Texte de lecture.
============

Après un premier tome original mais pas totalement convaincant car laborieux dans son écriture (manque de caractérisation et de contextualisation et paradoxalement très bavard et dense) et plus ou moins bien servi par des dessins clivants dans le genre, Catwoman Eternal se conclut déjà avec ce second volume. Critique d’une œuvre exigeante et, in fine, plutôt réussie et marquante.

[Résumé de l’éditeur]
En tant que nouvelle reine de la mafia de Gotham, Selina Kyle pensait pouvoir raccrocher le masque pour de bon, mais la politique et la diplomatie ont leurs limites. L’Empire du crime est sur le point de basculer dans l’effroi d’une guerre sans merci. Il est donc grand temps pour Catwoman d’arpenter à nouveau les toits de la ville pour combattre le crime de manière plus frontale et découvrir par la même occasion les raisons de la disparition récente du Chevalier Noir.

[Début de l’histoire]
La famille Falcone veut s’associer aux Calabrese (donc à Selina). Face à eux, la triple alliance entre Black Mask, le Pingouin et la famille Hasegawa reste fragile.

Au centre de tout ça, Selina Kyle jongle comme elle peut pour continuer son ascension du pouvoir, en sachant pertinemment que ça ne durera pas.

À Gotham, Batman est déclaré mort, un autre coup dur pour Catwoman

[Critique]
Cette seconde et dernière salve de Selina en reine de la pègre est clairement plus aboutie et compréhensible que le volet précédent ! Un résumé de l’éditeur puis une présentation des personnages aident grandement à contextualiser l’ensemble, ainsi que le court épisode introductif (Sneak Peek). Les six chapitres suivants (Catwoman #41-46) montrent l’évolution de Selina et Eiko, toutes deux en proie à leur propre famille et en affaire avec les autres. Le temps de présence de ces deux protagonistes est habilement équilibré.

L’auteure Genevieve Valentine a la bonne idée de convoquer deux figures emblématiques de Gotham City : Spoiler (Stephanie Brown) et Killer Croc. La première est liée à ce qu’il se déroule dans la saga Batman Eternal mais cela n’entache pas la compréhension. Croc apparaît ici comme un allié et non comme un ennemi primaire, c’est appréciable. En revanche, les allusions à la série Batman et particulièrement les deux derniers tomes, La Relève, souffrent d’une connexion un peu forcée et peu claire si on ne les a pas lus (qui sont ces nouveaux Bat-Robots ? pourquoi Bruce Wayne porte-il une barbe ?).

Moins verbeux, plus fluide, le scénario perd en complexité inutile et gagne en linéarité tout en gommant d’autres défauts du volet précédent : moins de personnages secondaires inintéressants, un peu moins de citations historiques ou culturelles inutiles (mais il y en a toujours). Un récit recentré sur des protagonistes plus attachants et des antagonistes efficaces. Sans révolutionner le genre, Catwoman Eternal propose une petite fresque orientée « mafia » assez inédite et cohérente, aussi bien dans l’univers de Catwoman que dans celui, plus large, de Batman (et ses fictions anglées sur les trafics en tout genre qui parsèment Gotham ou sa vie à hauteur civile, côté protection (Gotham Central) ou mafia – comme ici donc). Si ce fond séduit, aucun doute que le lecteur y trouvera son compte. Ceux qui étaient mitigés (à raison) en lisant Reine du crime devraient davantage apprécier cet Héritage (dans le sens où ce qui n’allait pas trop à l’époque est plutôt corrigé ici, si le postulat de base ne vous intéressait pas, inutile de poursuivre bien sûr).

============

Jeu de données.
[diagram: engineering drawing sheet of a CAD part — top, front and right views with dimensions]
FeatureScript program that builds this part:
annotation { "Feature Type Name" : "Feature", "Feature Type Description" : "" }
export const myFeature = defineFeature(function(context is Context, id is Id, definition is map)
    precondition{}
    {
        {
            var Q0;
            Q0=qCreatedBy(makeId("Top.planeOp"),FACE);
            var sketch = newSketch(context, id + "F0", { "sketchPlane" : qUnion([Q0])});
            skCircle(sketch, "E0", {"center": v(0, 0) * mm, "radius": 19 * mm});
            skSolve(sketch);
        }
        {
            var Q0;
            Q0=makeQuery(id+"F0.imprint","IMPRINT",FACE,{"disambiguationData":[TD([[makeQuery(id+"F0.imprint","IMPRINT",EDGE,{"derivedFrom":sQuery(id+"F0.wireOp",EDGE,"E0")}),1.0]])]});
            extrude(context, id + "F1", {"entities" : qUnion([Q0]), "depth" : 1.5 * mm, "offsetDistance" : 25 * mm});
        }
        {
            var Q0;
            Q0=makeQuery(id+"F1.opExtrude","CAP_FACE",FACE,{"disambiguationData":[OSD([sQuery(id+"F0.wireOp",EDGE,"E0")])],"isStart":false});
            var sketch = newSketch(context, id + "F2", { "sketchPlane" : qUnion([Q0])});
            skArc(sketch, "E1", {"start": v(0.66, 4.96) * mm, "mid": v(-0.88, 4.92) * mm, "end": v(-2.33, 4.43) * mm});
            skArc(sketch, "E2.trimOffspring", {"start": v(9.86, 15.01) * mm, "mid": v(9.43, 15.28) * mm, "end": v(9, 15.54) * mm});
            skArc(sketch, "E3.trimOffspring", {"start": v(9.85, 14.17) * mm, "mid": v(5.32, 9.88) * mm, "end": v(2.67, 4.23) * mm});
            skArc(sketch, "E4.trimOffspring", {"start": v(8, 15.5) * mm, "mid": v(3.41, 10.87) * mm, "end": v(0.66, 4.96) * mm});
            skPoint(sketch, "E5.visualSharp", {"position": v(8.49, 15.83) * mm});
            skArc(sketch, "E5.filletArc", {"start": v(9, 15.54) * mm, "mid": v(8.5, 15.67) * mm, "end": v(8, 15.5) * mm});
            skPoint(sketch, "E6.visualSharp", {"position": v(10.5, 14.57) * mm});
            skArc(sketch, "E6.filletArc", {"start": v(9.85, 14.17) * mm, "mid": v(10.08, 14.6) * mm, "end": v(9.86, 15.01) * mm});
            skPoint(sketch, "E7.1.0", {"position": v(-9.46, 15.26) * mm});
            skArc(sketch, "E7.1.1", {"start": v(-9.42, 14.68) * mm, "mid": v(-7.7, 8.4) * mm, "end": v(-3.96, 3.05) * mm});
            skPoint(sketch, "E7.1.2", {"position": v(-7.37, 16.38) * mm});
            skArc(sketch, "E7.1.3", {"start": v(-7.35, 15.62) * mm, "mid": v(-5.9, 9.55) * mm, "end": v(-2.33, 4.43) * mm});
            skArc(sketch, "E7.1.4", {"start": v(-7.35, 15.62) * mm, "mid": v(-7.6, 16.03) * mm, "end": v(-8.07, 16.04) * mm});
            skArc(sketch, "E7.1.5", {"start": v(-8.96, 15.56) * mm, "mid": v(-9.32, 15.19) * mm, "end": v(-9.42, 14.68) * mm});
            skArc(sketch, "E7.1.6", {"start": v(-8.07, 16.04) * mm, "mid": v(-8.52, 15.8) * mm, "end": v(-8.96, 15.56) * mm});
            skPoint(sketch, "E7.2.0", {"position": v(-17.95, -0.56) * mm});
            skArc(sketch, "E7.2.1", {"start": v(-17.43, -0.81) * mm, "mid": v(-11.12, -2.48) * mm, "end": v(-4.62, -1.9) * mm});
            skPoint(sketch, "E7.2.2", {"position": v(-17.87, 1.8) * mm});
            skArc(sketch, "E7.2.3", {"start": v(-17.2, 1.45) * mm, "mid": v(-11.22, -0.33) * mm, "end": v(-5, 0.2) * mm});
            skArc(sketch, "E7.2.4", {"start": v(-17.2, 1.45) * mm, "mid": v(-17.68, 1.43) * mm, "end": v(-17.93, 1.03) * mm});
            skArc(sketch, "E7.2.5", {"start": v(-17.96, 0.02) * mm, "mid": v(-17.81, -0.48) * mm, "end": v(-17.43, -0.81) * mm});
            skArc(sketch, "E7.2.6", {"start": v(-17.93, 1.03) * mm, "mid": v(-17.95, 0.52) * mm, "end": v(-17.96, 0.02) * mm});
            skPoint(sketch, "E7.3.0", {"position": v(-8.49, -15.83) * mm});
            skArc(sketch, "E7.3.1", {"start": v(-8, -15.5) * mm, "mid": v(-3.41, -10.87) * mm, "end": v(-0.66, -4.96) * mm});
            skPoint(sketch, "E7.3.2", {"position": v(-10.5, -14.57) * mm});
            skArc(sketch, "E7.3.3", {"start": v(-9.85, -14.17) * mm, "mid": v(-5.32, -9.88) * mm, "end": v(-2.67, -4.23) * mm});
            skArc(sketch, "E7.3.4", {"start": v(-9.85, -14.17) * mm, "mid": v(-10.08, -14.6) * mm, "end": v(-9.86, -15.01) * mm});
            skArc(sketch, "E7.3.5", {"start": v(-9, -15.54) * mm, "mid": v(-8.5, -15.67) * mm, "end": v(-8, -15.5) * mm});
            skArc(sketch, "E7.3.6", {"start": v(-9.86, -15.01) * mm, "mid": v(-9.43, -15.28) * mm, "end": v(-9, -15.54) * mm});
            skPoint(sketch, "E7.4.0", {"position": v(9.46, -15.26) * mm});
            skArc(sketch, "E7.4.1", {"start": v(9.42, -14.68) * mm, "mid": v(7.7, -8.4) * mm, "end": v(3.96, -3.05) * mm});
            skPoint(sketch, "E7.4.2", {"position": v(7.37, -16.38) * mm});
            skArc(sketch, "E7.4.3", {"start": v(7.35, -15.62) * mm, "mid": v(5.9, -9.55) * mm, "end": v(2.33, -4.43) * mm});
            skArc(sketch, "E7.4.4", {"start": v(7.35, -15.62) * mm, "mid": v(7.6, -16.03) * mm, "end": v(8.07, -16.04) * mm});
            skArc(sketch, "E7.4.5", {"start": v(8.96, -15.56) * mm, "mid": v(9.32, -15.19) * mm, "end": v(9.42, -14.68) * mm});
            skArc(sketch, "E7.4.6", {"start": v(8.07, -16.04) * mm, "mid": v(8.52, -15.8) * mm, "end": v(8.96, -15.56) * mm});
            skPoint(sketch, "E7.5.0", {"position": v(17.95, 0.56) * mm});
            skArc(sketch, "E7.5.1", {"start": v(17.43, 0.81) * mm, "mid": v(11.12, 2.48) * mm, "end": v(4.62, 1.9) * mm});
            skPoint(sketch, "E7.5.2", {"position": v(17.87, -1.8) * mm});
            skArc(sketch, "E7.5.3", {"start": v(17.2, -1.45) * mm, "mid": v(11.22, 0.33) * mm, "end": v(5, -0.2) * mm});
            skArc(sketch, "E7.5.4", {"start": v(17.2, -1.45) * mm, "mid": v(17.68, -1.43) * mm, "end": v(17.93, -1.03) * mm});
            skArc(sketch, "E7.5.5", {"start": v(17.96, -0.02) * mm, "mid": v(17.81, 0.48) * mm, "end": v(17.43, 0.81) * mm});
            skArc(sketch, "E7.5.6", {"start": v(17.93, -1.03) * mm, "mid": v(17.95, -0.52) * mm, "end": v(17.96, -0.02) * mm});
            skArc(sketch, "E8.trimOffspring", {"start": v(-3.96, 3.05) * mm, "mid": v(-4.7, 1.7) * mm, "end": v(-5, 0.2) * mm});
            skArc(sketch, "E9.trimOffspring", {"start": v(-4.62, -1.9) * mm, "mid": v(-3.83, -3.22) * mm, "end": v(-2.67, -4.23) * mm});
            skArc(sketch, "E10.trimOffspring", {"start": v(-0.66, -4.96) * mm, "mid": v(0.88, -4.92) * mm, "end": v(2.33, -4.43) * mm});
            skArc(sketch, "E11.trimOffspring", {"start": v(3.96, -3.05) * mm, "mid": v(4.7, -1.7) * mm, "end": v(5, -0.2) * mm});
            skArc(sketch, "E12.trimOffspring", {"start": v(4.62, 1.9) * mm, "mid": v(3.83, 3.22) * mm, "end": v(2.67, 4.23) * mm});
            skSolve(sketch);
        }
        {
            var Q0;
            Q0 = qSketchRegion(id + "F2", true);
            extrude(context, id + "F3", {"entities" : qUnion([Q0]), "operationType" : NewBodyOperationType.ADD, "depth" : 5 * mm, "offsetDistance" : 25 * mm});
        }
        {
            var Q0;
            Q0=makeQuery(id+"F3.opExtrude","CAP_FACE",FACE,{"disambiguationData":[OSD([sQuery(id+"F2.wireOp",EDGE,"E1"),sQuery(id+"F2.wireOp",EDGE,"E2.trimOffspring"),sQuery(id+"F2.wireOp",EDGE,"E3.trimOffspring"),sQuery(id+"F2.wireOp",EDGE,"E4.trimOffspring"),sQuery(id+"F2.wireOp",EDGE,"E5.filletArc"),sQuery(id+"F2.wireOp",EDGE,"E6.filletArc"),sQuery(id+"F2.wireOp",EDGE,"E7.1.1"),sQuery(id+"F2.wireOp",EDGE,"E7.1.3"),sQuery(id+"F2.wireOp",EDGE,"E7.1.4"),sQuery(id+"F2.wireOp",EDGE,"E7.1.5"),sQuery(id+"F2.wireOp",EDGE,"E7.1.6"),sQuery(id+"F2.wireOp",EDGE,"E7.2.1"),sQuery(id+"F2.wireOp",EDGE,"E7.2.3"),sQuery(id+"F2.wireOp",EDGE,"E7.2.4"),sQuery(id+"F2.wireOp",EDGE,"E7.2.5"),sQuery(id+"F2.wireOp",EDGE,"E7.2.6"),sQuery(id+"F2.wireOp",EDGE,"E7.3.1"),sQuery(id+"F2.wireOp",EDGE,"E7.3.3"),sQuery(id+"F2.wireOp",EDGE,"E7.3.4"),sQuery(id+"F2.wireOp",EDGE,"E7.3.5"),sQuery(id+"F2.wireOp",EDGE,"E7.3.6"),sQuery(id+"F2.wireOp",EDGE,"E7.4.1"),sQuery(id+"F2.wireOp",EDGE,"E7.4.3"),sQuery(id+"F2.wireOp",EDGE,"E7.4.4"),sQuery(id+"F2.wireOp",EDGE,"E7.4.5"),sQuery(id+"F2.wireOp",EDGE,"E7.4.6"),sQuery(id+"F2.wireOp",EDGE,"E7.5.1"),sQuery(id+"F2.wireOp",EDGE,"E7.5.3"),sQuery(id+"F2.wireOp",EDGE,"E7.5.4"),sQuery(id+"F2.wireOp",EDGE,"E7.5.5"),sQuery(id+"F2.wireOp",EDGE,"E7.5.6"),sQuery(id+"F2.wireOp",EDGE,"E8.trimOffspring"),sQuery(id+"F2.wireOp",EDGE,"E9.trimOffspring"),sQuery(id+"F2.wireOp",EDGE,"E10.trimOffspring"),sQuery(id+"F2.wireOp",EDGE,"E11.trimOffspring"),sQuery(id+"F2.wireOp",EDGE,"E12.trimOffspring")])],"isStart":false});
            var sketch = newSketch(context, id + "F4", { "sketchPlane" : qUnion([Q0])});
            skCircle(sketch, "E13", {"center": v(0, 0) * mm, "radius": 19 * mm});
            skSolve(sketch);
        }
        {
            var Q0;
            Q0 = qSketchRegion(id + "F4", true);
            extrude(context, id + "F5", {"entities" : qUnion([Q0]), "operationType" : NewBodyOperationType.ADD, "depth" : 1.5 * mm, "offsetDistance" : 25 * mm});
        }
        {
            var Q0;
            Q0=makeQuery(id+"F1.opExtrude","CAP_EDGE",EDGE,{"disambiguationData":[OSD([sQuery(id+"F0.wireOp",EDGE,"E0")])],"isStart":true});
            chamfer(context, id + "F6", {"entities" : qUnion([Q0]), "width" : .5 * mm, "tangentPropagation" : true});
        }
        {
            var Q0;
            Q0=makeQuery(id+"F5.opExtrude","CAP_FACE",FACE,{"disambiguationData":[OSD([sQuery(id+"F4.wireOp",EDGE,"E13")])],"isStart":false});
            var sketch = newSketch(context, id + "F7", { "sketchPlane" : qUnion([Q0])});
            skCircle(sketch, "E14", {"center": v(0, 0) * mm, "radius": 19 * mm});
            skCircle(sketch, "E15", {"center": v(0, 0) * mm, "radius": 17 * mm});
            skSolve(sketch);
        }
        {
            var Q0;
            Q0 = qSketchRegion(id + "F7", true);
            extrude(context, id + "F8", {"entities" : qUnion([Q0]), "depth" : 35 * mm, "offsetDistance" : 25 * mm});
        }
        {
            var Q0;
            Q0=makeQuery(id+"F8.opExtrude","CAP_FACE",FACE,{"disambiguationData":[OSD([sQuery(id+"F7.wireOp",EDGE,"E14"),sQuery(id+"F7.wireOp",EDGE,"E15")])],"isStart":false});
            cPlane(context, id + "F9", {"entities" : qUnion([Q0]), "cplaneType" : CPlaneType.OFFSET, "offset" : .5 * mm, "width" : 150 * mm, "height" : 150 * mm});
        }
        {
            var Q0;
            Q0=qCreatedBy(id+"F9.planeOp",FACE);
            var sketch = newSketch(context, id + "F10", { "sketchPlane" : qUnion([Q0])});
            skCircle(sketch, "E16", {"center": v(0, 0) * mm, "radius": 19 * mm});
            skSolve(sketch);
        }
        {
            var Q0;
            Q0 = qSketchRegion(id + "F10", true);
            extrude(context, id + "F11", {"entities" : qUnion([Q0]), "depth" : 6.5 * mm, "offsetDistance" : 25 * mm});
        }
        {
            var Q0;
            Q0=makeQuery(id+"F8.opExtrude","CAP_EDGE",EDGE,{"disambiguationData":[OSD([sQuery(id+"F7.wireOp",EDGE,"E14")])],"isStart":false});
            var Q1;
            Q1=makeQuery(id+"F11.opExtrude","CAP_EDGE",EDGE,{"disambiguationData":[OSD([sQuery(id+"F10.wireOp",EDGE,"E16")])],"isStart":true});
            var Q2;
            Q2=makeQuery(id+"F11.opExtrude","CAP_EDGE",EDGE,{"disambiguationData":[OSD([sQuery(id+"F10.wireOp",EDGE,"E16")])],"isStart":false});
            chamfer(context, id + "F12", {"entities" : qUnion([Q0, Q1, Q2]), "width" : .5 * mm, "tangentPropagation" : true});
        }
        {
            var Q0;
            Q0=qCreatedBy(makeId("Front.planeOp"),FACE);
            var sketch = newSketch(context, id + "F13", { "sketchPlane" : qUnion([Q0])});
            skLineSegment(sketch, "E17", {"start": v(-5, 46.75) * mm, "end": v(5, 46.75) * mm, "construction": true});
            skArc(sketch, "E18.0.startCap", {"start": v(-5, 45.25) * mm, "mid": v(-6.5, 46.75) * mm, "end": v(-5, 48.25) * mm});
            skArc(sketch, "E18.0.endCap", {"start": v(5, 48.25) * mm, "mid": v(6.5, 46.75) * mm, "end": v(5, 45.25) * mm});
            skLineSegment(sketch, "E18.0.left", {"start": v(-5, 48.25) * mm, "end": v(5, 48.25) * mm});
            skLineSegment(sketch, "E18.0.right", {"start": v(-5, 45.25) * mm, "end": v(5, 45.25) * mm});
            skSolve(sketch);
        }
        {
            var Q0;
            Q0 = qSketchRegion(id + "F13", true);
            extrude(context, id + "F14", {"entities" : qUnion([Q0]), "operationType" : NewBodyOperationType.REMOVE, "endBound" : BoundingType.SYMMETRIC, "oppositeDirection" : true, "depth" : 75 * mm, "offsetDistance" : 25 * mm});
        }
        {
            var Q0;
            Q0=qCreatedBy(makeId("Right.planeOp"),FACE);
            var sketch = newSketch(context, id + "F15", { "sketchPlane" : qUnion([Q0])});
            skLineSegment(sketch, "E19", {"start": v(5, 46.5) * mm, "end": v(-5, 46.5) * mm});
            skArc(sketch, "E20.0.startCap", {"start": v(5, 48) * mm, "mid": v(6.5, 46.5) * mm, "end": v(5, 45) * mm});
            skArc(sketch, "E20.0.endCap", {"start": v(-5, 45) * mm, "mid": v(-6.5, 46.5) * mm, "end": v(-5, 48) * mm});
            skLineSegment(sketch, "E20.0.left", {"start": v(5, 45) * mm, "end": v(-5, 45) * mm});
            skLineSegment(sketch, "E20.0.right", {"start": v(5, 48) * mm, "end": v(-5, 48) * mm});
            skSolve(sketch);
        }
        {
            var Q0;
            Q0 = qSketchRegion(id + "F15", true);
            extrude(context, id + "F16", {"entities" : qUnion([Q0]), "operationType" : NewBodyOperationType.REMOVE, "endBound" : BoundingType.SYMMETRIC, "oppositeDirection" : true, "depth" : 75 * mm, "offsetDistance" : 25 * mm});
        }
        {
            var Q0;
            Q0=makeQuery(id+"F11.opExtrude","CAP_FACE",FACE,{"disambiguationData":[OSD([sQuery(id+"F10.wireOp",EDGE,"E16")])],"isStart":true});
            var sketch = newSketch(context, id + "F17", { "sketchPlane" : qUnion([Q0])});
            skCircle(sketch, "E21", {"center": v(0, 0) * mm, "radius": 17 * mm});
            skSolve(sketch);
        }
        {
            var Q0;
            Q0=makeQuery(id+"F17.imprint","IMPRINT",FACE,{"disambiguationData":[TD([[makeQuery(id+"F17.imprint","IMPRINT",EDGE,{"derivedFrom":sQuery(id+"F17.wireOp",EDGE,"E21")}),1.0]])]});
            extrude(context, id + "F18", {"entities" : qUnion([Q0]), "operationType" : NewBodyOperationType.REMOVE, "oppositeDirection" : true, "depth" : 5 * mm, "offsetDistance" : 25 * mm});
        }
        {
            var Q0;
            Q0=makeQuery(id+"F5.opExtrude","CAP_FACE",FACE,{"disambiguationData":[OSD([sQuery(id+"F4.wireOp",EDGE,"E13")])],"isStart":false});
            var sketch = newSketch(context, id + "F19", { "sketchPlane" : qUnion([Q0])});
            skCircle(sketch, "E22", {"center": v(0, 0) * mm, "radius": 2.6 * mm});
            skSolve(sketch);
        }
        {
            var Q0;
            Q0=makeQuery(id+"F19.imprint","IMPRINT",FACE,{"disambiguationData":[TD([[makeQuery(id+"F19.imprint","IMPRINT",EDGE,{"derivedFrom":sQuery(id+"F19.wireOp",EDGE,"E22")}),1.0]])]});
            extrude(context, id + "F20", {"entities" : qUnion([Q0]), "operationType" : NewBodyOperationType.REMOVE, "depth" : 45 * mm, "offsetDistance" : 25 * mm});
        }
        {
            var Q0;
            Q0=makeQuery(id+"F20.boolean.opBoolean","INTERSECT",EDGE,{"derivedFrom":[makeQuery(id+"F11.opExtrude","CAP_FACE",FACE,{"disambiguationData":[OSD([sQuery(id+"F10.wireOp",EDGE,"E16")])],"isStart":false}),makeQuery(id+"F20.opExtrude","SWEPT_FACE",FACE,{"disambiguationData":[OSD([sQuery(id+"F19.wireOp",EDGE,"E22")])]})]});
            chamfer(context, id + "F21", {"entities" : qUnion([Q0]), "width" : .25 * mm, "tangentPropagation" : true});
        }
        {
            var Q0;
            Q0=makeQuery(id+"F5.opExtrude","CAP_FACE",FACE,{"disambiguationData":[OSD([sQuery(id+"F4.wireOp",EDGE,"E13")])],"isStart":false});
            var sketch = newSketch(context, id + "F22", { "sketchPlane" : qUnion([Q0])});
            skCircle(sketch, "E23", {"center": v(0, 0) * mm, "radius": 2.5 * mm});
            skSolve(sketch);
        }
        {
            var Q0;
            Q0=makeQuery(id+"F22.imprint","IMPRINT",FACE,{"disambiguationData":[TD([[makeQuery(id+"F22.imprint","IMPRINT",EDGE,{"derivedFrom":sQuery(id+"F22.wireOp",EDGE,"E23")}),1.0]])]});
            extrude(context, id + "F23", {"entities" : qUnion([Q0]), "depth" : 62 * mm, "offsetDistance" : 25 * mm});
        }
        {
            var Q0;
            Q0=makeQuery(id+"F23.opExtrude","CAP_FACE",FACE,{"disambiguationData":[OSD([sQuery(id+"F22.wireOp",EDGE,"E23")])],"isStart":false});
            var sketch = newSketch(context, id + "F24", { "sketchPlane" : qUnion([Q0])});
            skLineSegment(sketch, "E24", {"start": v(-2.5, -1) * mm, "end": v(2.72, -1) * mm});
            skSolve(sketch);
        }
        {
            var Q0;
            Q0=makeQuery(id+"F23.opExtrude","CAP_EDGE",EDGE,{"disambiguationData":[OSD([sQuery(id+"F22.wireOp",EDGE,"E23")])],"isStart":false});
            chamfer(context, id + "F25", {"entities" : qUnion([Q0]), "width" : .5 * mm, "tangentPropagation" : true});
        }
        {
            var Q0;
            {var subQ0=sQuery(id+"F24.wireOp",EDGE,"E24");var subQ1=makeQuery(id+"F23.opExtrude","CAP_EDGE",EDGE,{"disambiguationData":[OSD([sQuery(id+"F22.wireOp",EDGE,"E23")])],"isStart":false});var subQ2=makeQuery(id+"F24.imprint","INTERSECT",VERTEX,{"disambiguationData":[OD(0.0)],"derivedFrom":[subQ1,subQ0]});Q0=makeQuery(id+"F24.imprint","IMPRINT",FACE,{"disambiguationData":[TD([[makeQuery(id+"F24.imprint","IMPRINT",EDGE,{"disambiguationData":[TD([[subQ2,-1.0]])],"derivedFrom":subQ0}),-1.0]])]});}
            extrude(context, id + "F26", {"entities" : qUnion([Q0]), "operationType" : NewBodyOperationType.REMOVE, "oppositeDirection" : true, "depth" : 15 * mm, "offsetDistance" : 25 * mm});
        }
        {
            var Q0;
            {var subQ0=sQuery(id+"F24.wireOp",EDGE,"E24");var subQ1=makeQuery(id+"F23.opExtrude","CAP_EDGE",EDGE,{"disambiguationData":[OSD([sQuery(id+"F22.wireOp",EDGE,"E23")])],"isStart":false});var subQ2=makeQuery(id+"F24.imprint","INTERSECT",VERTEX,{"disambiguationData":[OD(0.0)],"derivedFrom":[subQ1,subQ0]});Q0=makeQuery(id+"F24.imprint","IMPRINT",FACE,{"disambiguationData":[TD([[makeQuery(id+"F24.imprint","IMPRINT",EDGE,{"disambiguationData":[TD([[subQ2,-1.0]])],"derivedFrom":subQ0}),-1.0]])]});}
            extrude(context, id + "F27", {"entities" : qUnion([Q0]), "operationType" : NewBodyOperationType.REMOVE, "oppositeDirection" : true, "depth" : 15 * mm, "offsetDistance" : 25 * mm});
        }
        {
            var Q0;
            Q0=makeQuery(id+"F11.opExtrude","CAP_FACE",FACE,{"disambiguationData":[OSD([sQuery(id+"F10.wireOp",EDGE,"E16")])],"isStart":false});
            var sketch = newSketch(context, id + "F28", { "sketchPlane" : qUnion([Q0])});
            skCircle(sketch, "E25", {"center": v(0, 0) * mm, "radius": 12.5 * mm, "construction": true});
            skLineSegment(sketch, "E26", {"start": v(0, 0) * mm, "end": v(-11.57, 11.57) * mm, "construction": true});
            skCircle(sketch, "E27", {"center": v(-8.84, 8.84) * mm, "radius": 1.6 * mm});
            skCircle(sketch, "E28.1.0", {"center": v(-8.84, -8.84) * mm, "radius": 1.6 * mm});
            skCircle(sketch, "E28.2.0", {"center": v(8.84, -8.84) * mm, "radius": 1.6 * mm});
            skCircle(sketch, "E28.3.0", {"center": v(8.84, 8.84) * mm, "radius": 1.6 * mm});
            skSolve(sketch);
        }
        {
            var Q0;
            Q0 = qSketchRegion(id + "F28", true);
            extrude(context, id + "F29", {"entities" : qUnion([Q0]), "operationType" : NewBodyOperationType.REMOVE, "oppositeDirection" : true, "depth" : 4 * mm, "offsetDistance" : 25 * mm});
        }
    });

============

Problèmes à résoudre.
#1 Reproduisez fidèlement un passage de la critique de Catwoman Eternal : commencez aux mots « Après un premier » et arrêtez-vous après « réussie et marquante. ».
#2 Traduisez en anglais la phrase suivante de la critique de Catwoman Eternal : « Croc apparaît ici comme un allié et non comme un ennemi primaire, c’est appréciable. »
#3 Prolongez la critique de Catwoman Eternal au-delà de sa dernière phrase.
Les enregistrements n'interviennent en rien dans ce travail.

Résultats des exercices.
#1
Après un premier tome original mais pas totalement convaincant car laborieux dans son écriture (manque de caractérisation et de contextualisation et paradoxalement très bavard et dense) et plus ou moins bien servi par des dessins clivants dans le genre, Catwoman Eternal se conclut déjà avec ce second volume. Critique d’une œuvre exigeante et, in fine, plutôt réussie et marquante.

#2 Here Croc appears as an ally rather than as a primary enemy, which is welcome.

#3
Côté dessin, David Messina succède à Garry Brown. Les planches sont plus « convenues », on est davantage dans une veine « comics », perdant l’approche plus « indépendante », parfois brouillonne mais séduisante, du premier opus. Messina use de traits souvent trop gras, de formes de temps en temps disproportionnées et pêche dans la finesse de certains visages. On retrouve aussi, malheureusement, un côté sexué qui avait intelligemment disparu chez la femme fatale (dans le premier tome) sans non plus être aussi ridicule et accentué que dans la série Catwoman précédente. Néanmoins, conserver tout au long de cet opus le même artiste – et toujours la colorisation de Lee Loughridge – permet d’avoir cette cohérence graphique à l’entièreté du volume. Les illustrations de couverture sont cette fois signées Kevin Wada, complètement différentes du style de Jae Lee, moins élégantes et épurées, mais tout ça n’est pas bien primordial de toute façon.

Catwoman Eternal se savoure donc plus ou moins bien avec deux volumes foncièrement différents mais complémentaires. Sa conclusion rapide signe aussi la fin de ce « micro-univers » au sein d’un autre plus vaste et c’est presque dommage tant l’exploration aurait pu être enrichie de mille façons. Doit-on déjà dire adieu à Eiko ? Quid des inspecteurs Alvarez et Keyes (trop en retrait ici) ? La parenthèse mafieuse touche à sa fin, on y a vu les ingrédients classiques de ce genre (famille, ascension, trahison…) à la sauce Catwoman mature – radicalement éloignée de la série précédente où l’héroïne sautait partout dans des positions sexy à se battre contre des ennemis ridicules. Au moins Eternal fut une incursion assez inédite et à peu près efficace !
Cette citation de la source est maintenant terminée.